━━ DATA PROVIDED

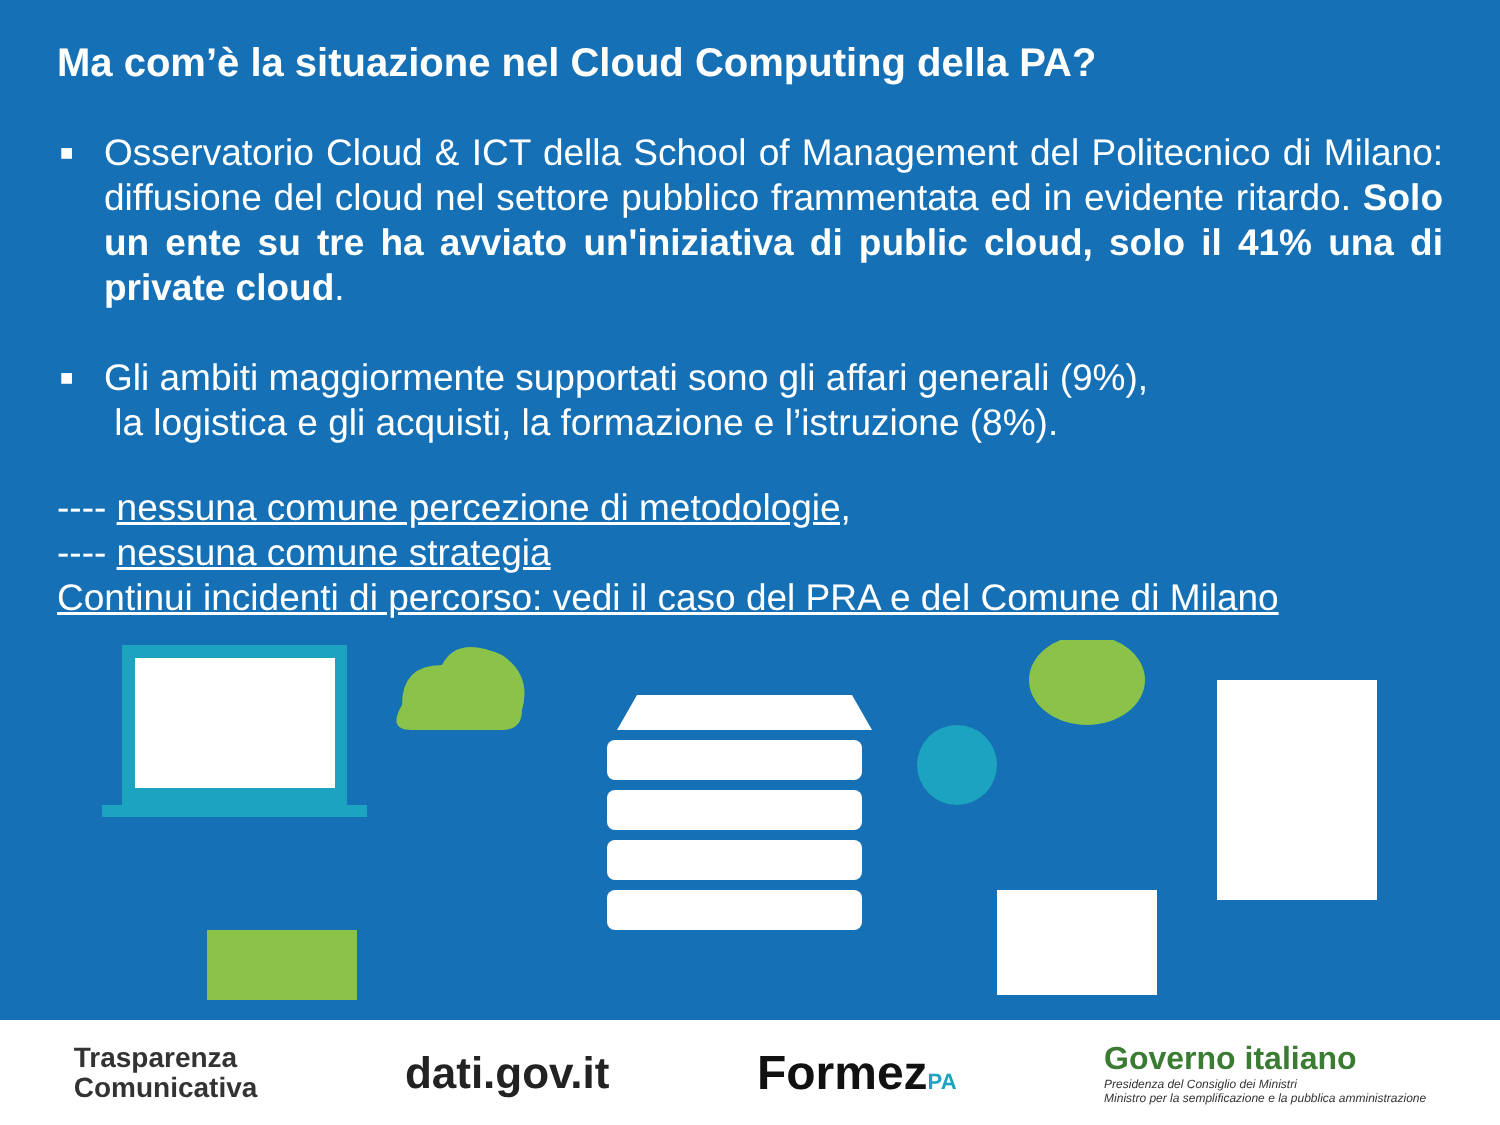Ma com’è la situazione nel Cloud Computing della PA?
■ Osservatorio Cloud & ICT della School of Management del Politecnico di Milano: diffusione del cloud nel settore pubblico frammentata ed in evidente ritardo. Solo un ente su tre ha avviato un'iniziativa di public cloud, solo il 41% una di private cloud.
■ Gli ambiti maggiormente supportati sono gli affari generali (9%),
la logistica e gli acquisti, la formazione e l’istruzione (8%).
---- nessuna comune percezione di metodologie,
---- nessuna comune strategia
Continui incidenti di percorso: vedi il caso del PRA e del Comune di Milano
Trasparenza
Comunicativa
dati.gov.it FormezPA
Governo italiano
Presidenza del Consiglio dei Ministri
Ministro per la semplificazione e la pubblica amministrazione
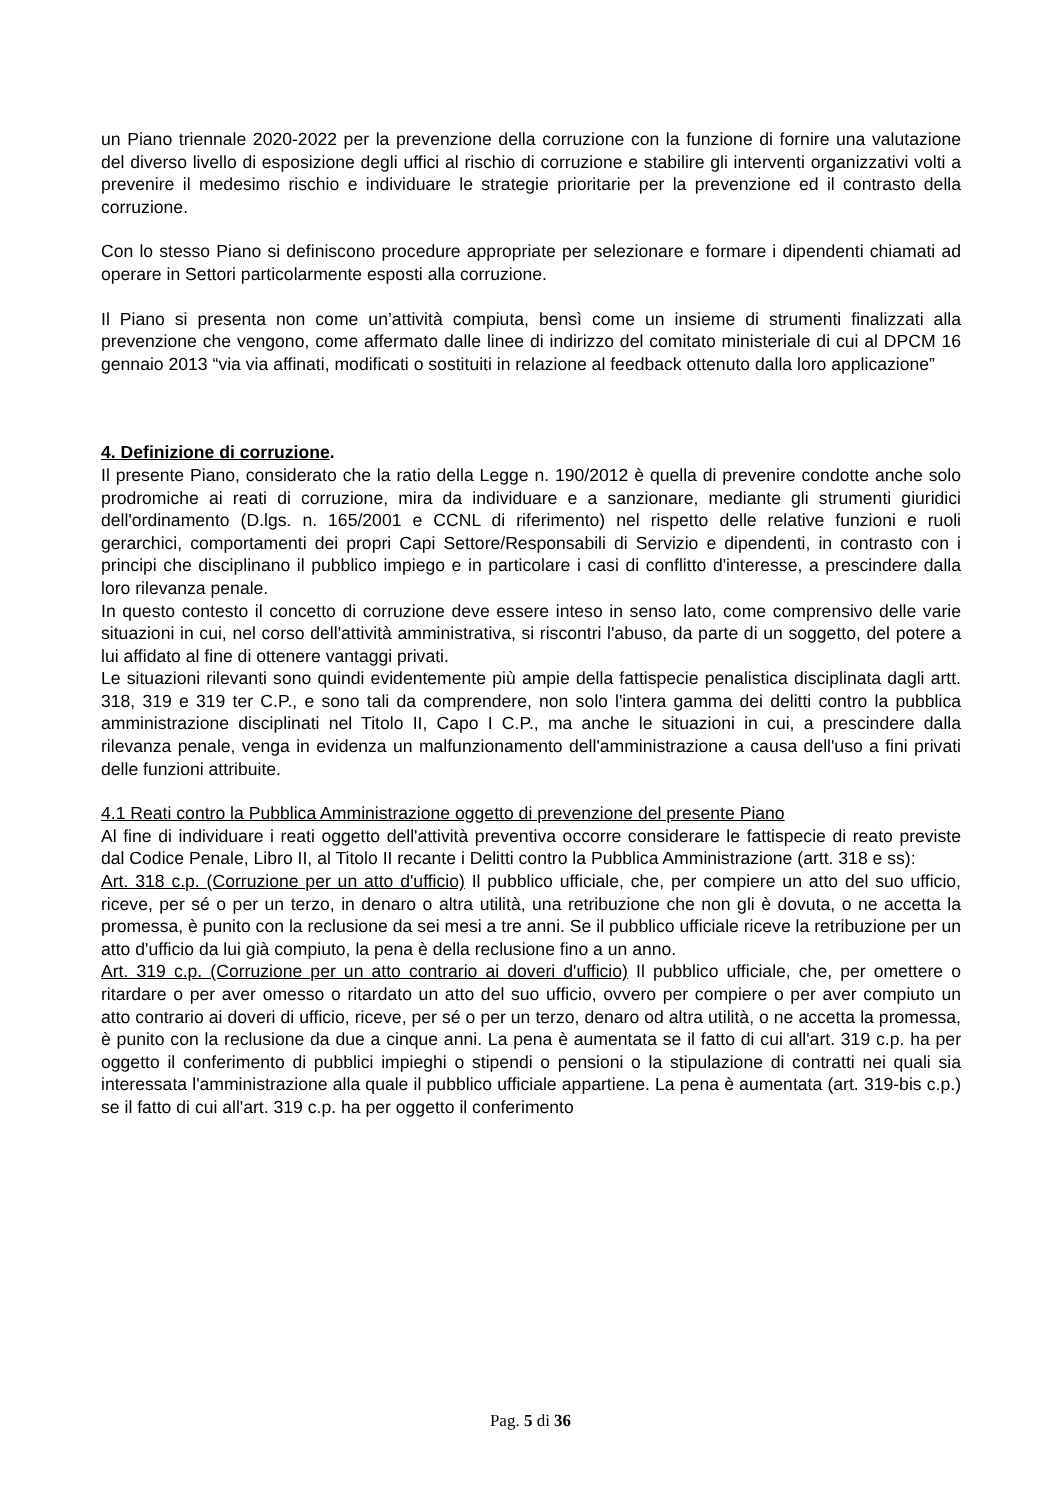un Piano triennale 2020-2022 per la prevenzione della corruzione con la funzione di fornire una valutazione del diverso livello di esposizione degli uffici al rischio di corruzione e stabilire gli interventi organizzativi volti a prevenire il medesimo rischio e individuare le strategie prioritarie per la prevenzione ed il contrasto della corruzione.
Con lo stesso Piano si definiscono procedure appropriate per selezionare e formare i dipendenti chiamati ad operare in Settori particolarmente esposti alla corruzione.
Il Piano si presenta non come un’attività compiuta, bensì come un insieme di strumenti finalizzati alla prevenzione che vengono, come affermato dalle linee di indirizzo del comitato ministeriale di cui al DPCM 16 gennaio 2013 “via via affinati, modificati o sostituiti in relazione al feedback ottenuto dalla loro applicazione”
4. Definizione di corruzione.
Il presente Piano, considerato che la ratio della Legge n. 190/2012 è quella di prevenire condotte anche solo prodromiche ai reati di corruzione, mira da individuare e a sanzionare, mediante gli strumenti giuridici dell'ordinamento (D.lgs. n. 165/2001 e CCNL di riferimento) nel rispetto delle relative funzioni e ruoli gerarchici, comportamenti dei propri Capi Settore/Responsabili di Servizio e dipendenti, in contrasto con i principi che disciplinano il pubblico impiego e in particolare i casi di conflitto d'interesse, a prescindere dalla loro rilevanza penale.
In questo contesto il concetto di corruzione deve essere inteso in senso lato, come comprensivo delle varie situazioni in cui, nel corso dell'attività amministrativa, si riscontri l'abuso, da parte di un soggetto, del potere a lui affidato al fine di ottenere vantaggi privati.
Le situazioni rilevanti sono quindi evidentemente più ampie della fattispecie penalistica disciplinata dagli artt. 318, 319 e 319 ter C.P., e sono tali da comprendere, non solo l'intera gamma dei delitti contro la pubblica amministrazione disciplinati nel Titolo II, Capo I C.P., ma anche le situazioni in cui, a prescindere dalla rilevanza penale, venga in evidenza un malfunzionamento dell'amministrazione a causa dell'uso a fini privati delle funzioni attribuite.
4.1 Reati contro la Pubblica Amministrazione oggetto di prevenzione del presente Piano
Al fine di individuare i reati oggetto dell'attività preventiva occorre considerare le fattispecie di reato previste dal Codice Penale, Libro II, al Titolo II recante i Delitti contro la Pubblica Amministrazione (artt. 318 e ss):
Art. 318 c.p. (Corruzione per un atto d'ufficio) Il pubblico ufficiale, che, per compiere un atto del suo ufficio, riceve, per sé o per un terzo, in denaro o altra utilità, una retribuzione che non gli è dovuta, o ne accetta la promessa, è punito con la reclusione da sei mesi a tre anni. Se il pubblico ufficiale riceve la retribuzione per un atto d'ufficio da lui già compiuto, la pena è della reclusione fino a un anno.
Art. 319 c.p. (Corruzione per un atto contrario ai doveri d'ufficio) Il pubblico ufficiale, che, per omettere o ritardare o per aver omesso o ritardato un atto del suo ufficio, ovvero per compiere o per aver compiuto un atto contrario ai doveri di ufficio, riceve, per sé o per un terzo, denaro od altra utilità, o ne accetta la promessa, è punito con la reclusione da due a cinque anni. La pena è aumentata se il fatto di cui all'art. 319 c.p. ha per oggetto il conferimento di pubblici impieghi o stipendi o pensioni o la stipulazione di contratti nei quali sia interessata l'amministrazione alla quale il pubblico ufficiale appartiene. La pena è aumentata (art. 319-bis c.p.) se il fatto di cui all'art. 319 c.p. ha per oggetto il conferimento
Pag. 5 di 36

━━━━

▶ [TASK DESCRIPTION] Your copy must match the records above exactly, apart from the pictures, which are excluded.

▶ [THE ANSWER]
Ma com’è la situazione nel Cloud Computing della PA?
■ Osservatorio Cloud & ICT della School of Management del Politecnico di Milano: diffusione del cloud nel settore pubblico frammentata ed in evidente ritardo. Solo un ente su tre ha avviato un'iniziativa di public cloud, solo il 41% una di private cloud.
■ Gli ambiti maggiormente supportati sono gli affari generali (9%),
la logistica e gli acquisti, la formazione e l’istruzione (8%).
---- nessuna comune percezione di metodologie,
---- nessuna comune strategia
Continui incidenti di percorso: vedi il caso del PRA e del Comune di Milano
Trasparenza
Comunicativa
dati.gov.it FormezPA
Governo italiano
Presidenza del Consiglio dei Ministri
Ministro per la semplificazione e la pubblica amministrazione
un Piano triennale 2020-2022 per la prevenzione della corruzione con la funzione di fornire una valutazione del diverso livello di esposizione degli uffici al rischio di corruzione e stabilire gli interventi organizzativi volti a prevenire il medesimo rischio e individuare le strategie prioritarie per la prevenzione ed il contrasto della corruzione.
Con lo stesso Piano si definiscono procedure appropriate per selezionare e formare i dipendenti chiamati ad operare in Settori particolarmente esposti alla corruzione.
Il Piano si presenta non come un’attività compiuta, bensì come un insieme di strumenti finalizzati alla prevenzione che vengono, come affermato dalle linee di indirizzo del comitato ministeriale di cui al DPCM 16 gennaio 2013 “via via affinati, modificati o sostituiti in relazione al feedback ottenuto dalla loro applicazione”
4. Definizione di corruzione.
Il presente Piano, considerato che la ratio della Legge n. 190/2012 è quella di prevenire condotte anche solo prodromiche ai reati di corruzione, mira da individuare e a sanzionare, mediante gli strumenti giuridici dell'ordinamento (D.lgs. n. 165/2001 e CCNL di riferimento) nel rispetto delle relative funzioni e ruoli gerarchici, comportamenti dei propri Capi Settore/Responsabili di Servizio e dipendenti, in contrasto con i principi che disciplinano il pubblico impiego e in particolare i casi di conflitto d'interesse, a prescindere dalla loro rilevanza penale.
In questo contesto il concetto di corruzione deve essere inteso in senso lato, come comprensivo delle varie situazioni in cui, nel corso dell'attività amministrativa, si riscontri l'abuso, da parte di un soggetto, del potere a lui affidato al fine di ottenere vantaggi privati.
Le situazioni rilevanti sono quindi evidentemente più ampie della fattispecie penalistica disciplinata dagli artt. 318, 319 e 319 ter C.P., e sono tali da comprendere, non solo l'intera gamma dei delitti contro la pubblica amministrazione disciplinati nel Titolo II, Capo I C.P., ma anche le situazioni in cui, a prescindere dalla rilevanza penale, venga in evidenza un malfunzionamento dell'amministrazione a causa dell'uso a fini privati delle funzioni attribuite.
4.1 Reati contro la Pubblica Amministrazione oggetto di prevenzione del presente Piano
Al fine di individuare i reati oggetto dell'attività preventiva occorre considerare le fattispecie di reato previste dal Codice Penale, Libro II, al Titolo II recante i Delitti contro la Pubblica Amministrazione (artt. 318 e ss):
Art. 318 c.p. (Corruzione per un atto d'ufficio) Il pubblico ufficiale, che, per compiere un atto del suo ufficio, riceve, per sé o per un terzo, in denaro o altra utilità, una retribuzione che non gli è dovuta, o ne accetta la promessa, è punito con la reclusione da sei mesi a tre anni. Se il pubblico ufficiale riceve la retribuzione per un atto d'ufficio da lui già compiuto, la pena è della reclusione fino a un anno.
Art. 319 c.p. (Corruzione per un atto contrario ai doveri d'ufficio) Il pubblico ufficiale, che, per omettere o ritardare o per aver omesso o ritardato un atto del suo ufficio, ovvero per compiere o per aver compiuto un atto contrario ai doveri di ufficio, riceve, per sé o per un terzo, denaro od altra utilità, o ne accetta la promessa, è punito con la reclusione da due a cinque anni. La pena è aumentata se il fatto di cui all'art. 319 c.p. ha per oggetto il conferimento di pubblici impieghi o stipendi o pensioni o la stipulazione di contratti nei quali sia interessata l'amministrazione alla quale il pubblico ufficiale appartiene. La pena è aumentata (art. 319-bis c.p.) se il fatto di cui all'art. 319 c.p. ha per oggetto il conferimento
Pag. 5 di 36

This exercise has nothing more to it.